(Bloomberg) -- Some good news for home-sellers in Greenwich: Deals are up, and so are prices.
In the three months through June, sales of single-family homes in the Connecticut town climbed 5.6 percent from a year earlier, the biggest increase for a second quarter since 2015, according to a report Thursday by appraiser Miller Samuel Inc. and brokerage Douglas Elliman Real Estate. The median price of the 171 properties that changed hands rose 6.2 percent to $1.85 million, the highest for the period in three years.

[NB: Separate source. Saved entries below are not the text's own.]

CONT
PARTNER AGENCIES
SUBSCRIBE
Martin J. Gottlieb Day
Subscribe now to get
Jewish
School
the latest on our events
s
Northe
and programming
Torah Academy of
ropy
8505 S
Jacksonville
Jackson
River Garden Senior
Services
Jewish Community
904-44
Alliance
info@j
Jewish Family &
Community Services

Property-tax concerns are weighing on the minds of home-shoppers in the suburbs north of Manhattan, with new rules that limit federal deductions for state and local levies to $10,000. While Fairfield County, where Greenwich is located, had the eighth-highest property taxes in the nation last year -- with an average bill of $10,612 -- it compared favorably with other commuter suburbs. Westchester, Rockland and Nassau counties in New York and Bergen in New Jersey all had bigger burdens, according to Attom Data Solutions.
“People don’t buy based solely on property taxes, but you can look at it as giving Fairfield County somewhat of an edge,” said Jonathan Miller, president of Miller Samuel. “There could be some sort of cross-border competition.”
Just as significant is a newfound realism among sellers: Their willingness to drop their prices is helping to clear a backlog of listings. Houses that sold in the quarter got average discounts of 6.4 percent, compared with 5.9 percent a year earlier, the firms said. The properties spent an average of 196 days on the market, up from 169, meaning the homes that found buyers are the ones that had been lingering longer.
“The overpriced product is being removed from the market or being priced to sell,” Miller said. “That’s a significant change from just two years ago.”
Transactions increased even in Greenwich’s luxury market, where there’s still a surplus of homes. Purchases in the category -- the top 10 percent of deals, defined in the quarter as those costing $4.15 million or more -- climbed 4.8 percent to 22, Miller Samuel and Douglas Elliman said. The high-end properties that sold spent an average of 327 days on the market, and got discounts averaging 8.3 percent.
In the quarter’s biggest deal, film producer Bob Weinstein’s waterfront mansion, with almost 13,000 square feet (1,200 square meters), sold for $17 million. The six-bedroom home at 207 Byram Shore Road, along the Long Island Sound, was listed five years ago for $32 million.
Condos continued to be popular with buyers seeking homes closer to the train station and the town’s main shopping district. Purchases jumped 21 percent from a year earlier to 47, the firms said. The median price climbed 16 percent to $877,500, the highest for any three-month period since the second quarter of 2015.